# USDOT Awards Nearly $1 Billion for CA High-Speed Rail Constructio



## CHamilton (Nov 22, 2011)

U.S. Transportation Secretary LaHood Awards Nearly $1 Billion for California High-Speed Rail Construction


----------



## BigBlueBuddha (Nov 22, 2011)

CHamilton said:


> U.S. Transportation Secretary LaHood Awards Nearly $1 Billion for California High-Speed Rail Construction


Outstanding. Thanks.


----------



## afigg (Nov 22, 2011)

It should be pointed out that this is for funding that was already granted to the CA HSR project. This the formal award and obligation of the funds.
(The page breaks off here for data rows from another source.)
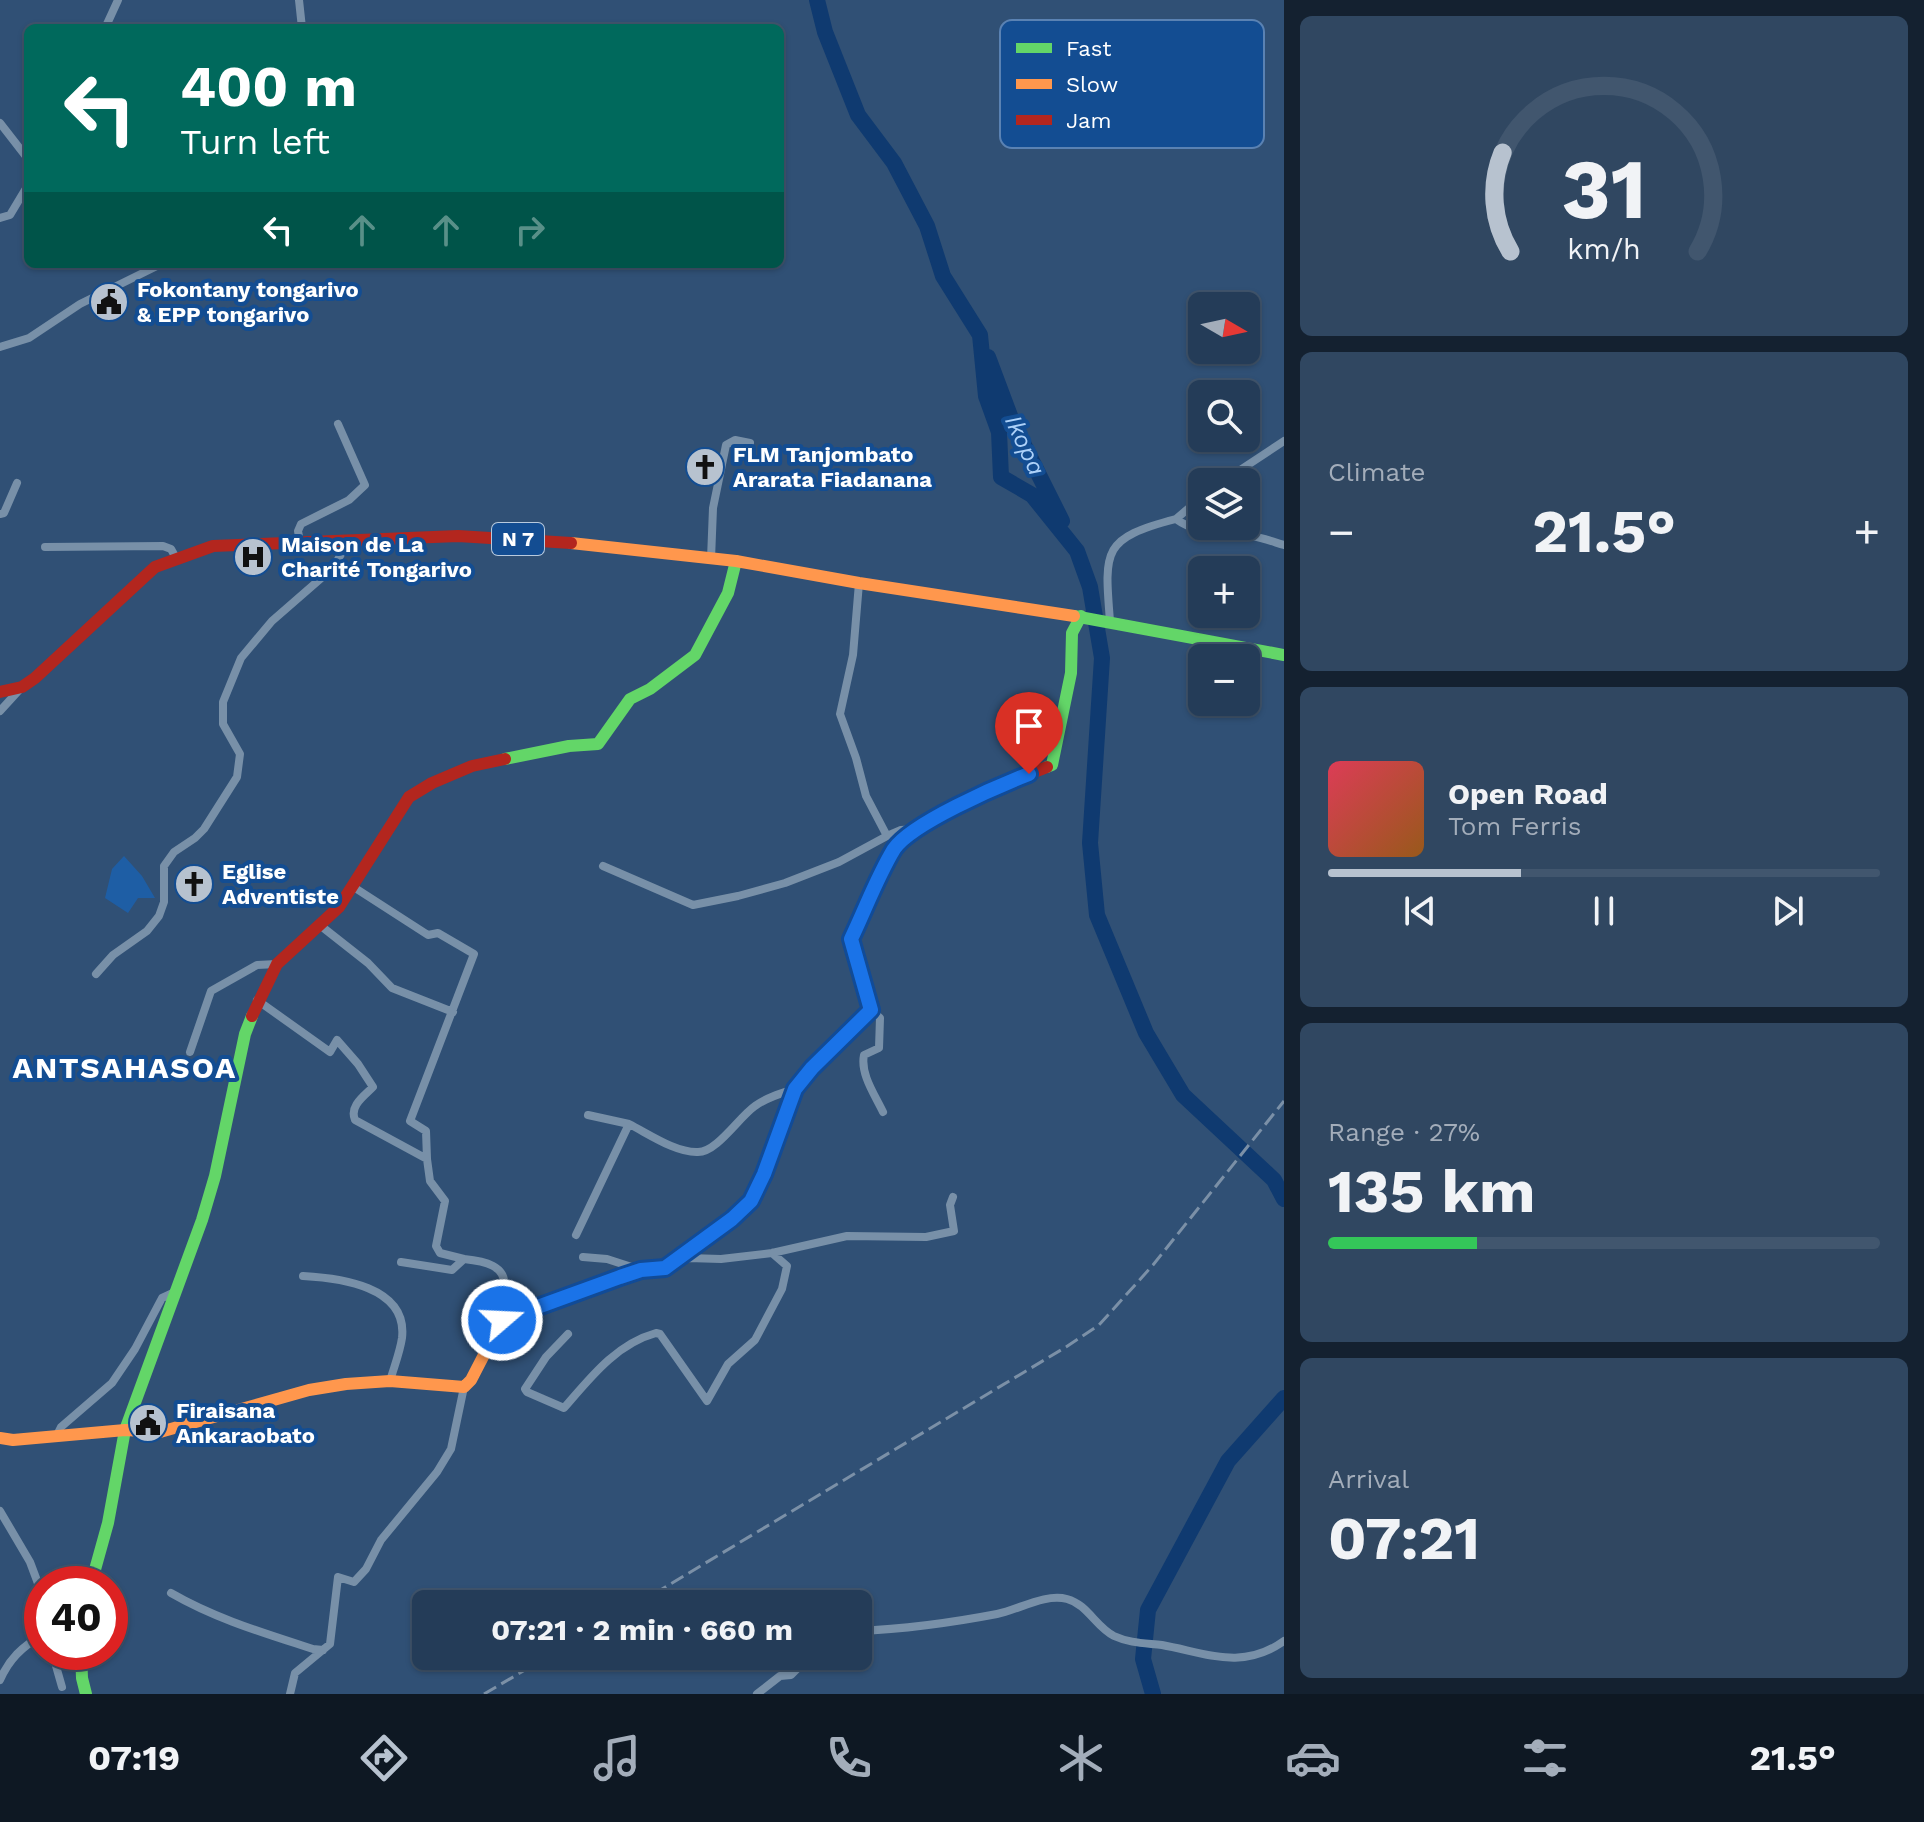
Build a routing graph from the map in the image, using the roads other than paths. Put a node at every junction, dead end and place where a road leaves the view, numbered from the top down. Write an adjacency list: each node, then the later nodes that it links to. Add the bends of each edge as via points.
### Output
1 (118, 0): 3 (street)
2 (299, 0): 4 (street)
3 (107, 24)
4 (302, 24)
5 (0, 123): 6 (street)
6 (24, 154)
7 (24, 192): 8 (street, via 10,215)
8 (0, 218)
9 (153, 268): 10 (street, via 80,304 29,338)
10 (0, 347)
11 (338, 424): 20 (street, via 365,485 349,500 301,524)
12 (1284, 441): 14 (street)
13 (750, 443): 24 (street, via 735,440 726,445 713,508)
14 (1243, 468)
15 (17, 483): 17 (street)
16 (1188, 509): 18 (street)
17 (0, 514)
18 (1176, 519): 21 (street, via 1208,532); 28 (street, via 1119,539 1106,584)
19 (348, 541): 20 (street, N 7); 24 (street, N 7, via 458,536); 39 (street, via 334,567 272,621 241,658 223,702 223,724 240,754 237,777 204,829 164,866 159,916)
20 (300, 542): 23 (street, N 7, via 213,546)
21 (1284, 545)
22 (45, 547): 23 (street, via 163,546)
23 (176, 558): 30 (street, N 7, via 155,567)
24 (711, 559): 25 (street, N 7)
25 (736, 561): 26 (street, N 7); 36 (street, via 728,593 695,655 630,699 598,744 472,766 432,783 409,797)
26 (859, 583): 27 (street, N 7); 34 (street, via 853,655 840,714 866,796)
27 (1081, 616): 28 (street, N 7); 33 (street, via 1072,633 1071,673 1052,765)
28 (1110, 621): 29 (street, N 7)
29 (1284, 655)
30 (22, 687): 31 (street, N 7); 32 (street)
31 (0, 692)
32 (0, 711)
33 (916, 829): 34 (street); 41 (street, via 895,847 851,939)
34 (887, 836): 35 (street, via 785,883 693,905)
35 (603, 866)
36 (352, 886): 37 (street); 42 (street, via 428,935 438,933 474,954)
37 (321, 926): 38 (street); 42 (street, via 392,988)
38 (277, 964): 40 (street); 43 (street, via 257,965 211,991)
39 (96, 974)
40 (257, 1000): 48 (street, via 330,1052 337,1040 373,1087 354,1107 355,1120); 58 (street, via 215,1176)
41 (871, 1010): 44 (street); 45 (street, via 880,1018 879,1048 864,1055 863,1062)
42 (453, 1012): 48 (street, via 410,1121 426,1131)
43 (190, 1052)
44 (795, 1089): 47 (street, via 756,1105 701,1153); 55 (street, via 751,1201)
45 (883, 1112)
46 (588, 1115): 47 (street)
47 (629, 1124): 50 (street)
48 (427, 1159): 53 (street, via 430,1181 445,1201 436,1246 440,1253)
49 (953, 1197): 51 (street, via 954,1231 947,1234 847,1236)
50 (576, 1235)
51 (772, 1253): 55 (street, via 688,1258); 60 (street, via 787,1266 782,1289 755,1340 728,1364 707,1401 660,1334 654,1333 623,1347 564,1408 527,1392 546,1357)
52 (583, 1257): 56 (street)
53 (464, 1259): 54 (street, via 452,1270); 59 (street, via 495,1266 502,1274)
54 (401, 1262)
55 (665, 1268): 56 (street)
56 (641, 1270): 59 (street)
57 (303, 1276): 61 (street, via 349,1280 389,1300 402,1338)
58 (175, 1292): 63 (street); 64 (street, via 162,1298 112,1383)
59 (502, 1320): 62 (street)
60 (568, 1334)
61 (390, 1381): 62 (street); 63 (street, via 309,1390 160,1432)
62 (464, 1387): 73 (street, via 451,1449 437,1472 354,1582 338,1577)
63 (125, 1430): 64 (street); 68 (street)
64 (57, 1435): 65 (street)
65 (0, 1438)
66 (0, 1511): 67 (street)
67 (32, 1566)
68 (96, 1566)
69 (171, 1593): 73 (street, via 238,1625)
70 (872, 1630): 71 (street, via 924,1627 1066,1598 1112,1635 1136,1643 1222,1659 1272,1649)
71 (1284, 1641)
72 (24, 1647): 77 (street)
73 (326, 1650): 80 (street, via 295,1673)
74 (57, 1670): 78 (street)
75 (82, 1670): 79 (street)
76 (796, 1670): 81 (street)
77 (0, 1680)
78 (62, 1687)
79 (86, 1694)
80 (290, 1694)
81 (757, 1694)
By my count, around $3.5 billion has been officially obligated to the CA HSR project which will be very difficult for Congress to take back.
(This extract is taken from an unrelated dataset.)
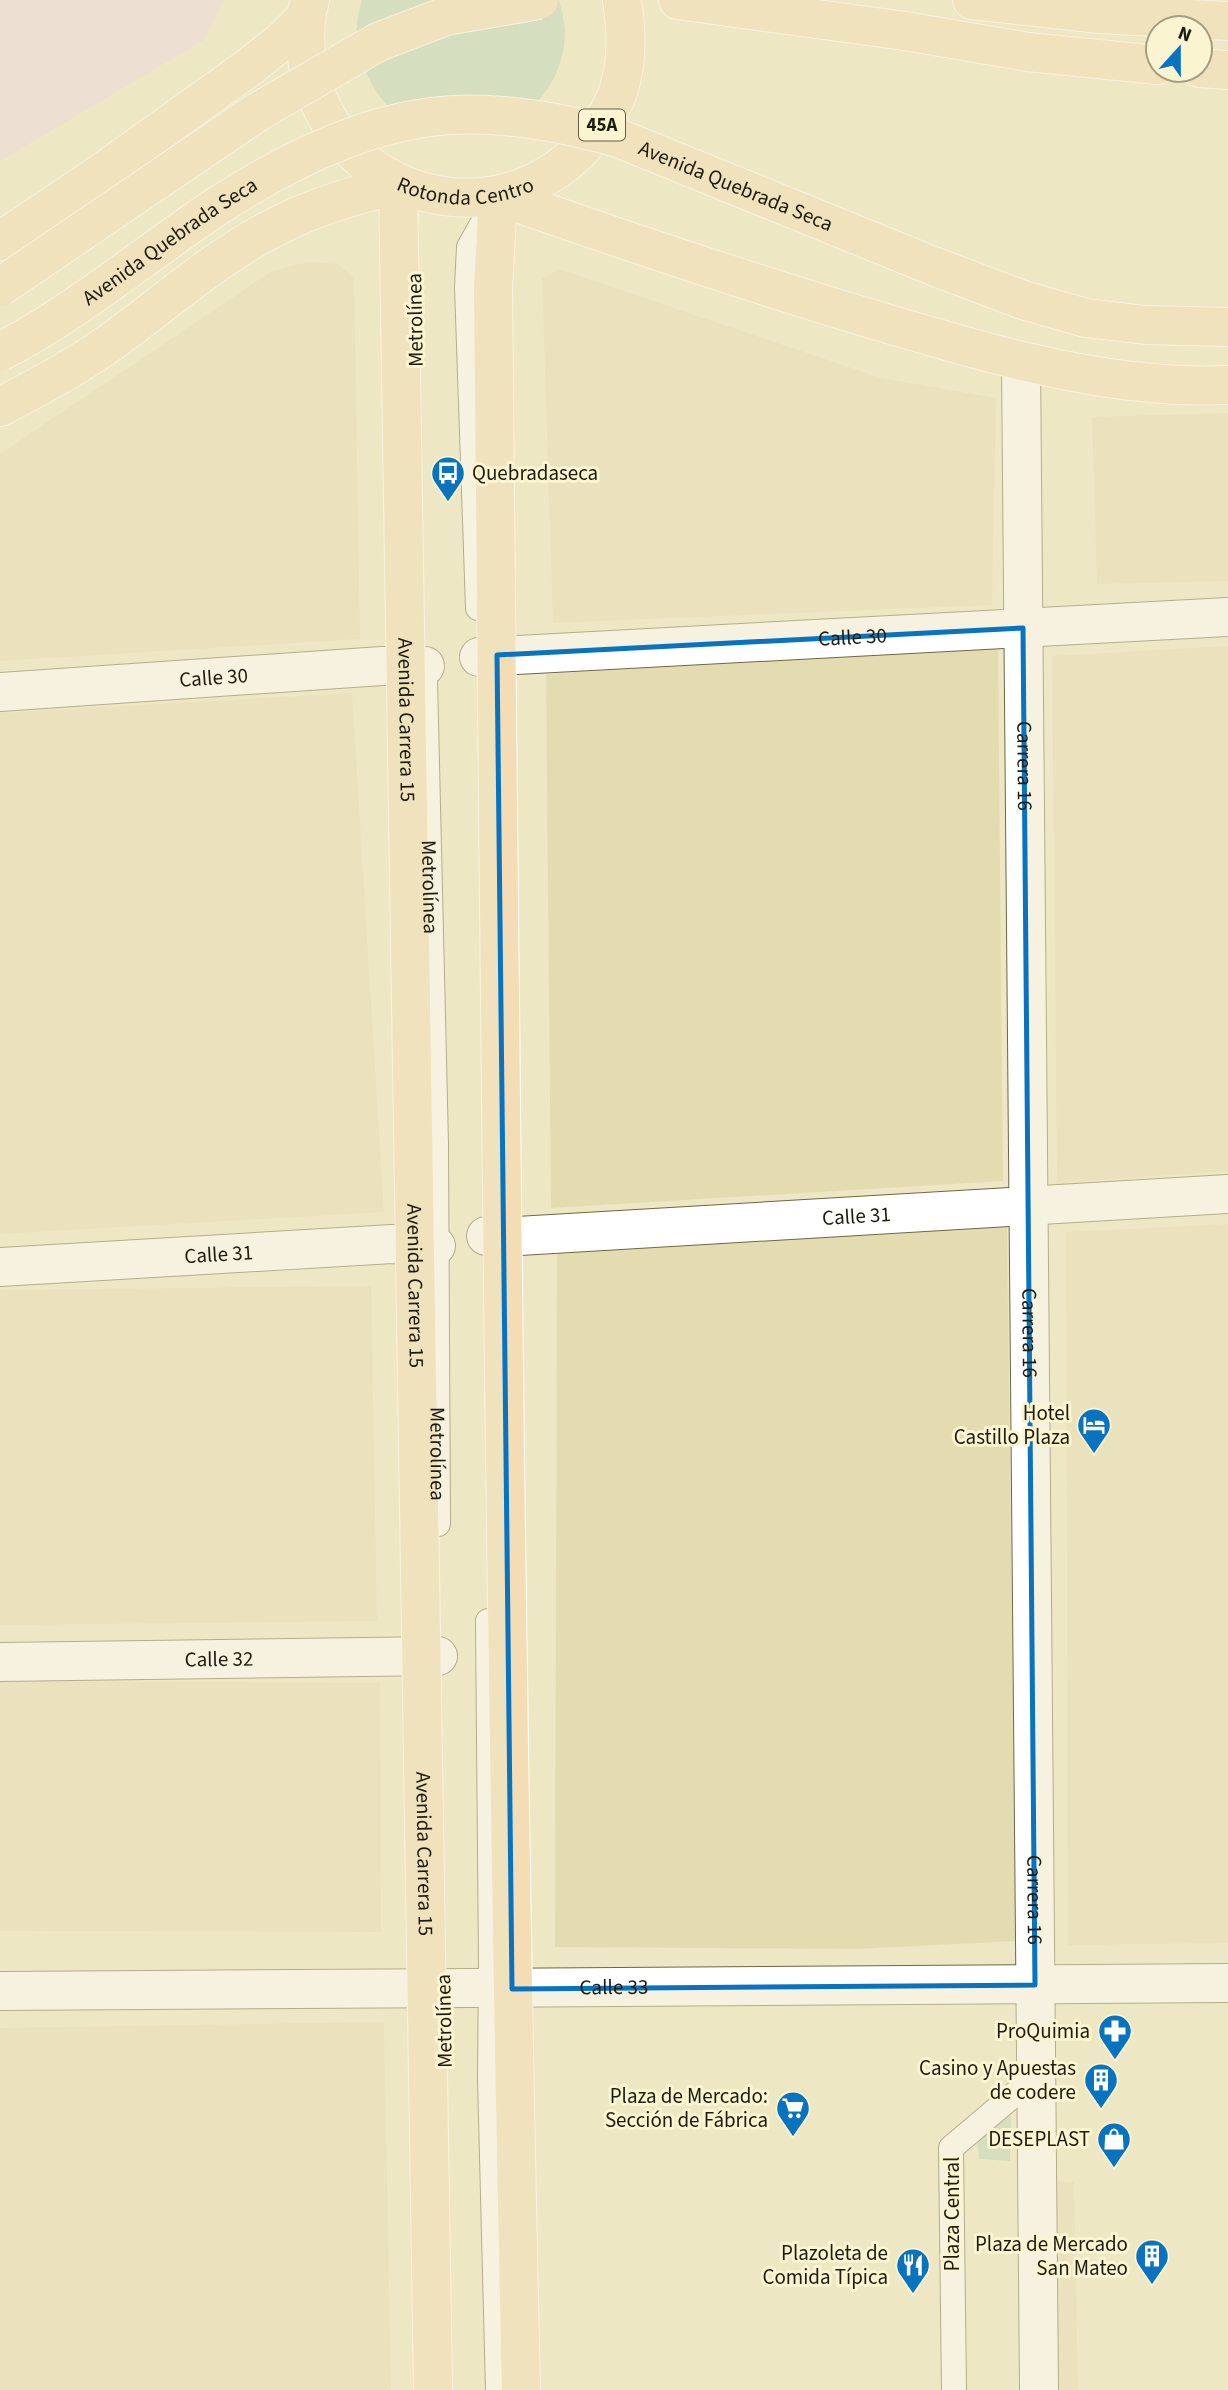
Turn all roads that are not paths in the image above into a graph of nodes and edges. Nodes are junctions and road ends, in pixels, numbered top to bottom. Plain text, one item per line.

CA. Looking at the HSIPR master selection list, there may be another $300 million or so from the FL HSR reallocation to be obligated.

CA also has three hundred plus million obligated in a bunch of smaller project for rolling stock, track work, and engineering for the existing Amtrak corridors which will improve those corridor services.

BTW, the FRA and US DOT were busy today as they also obligated $150 million to Michigan to buy the 135 miles of NS tracks for the Chicago-Detroit/Pontiac corridor.


----------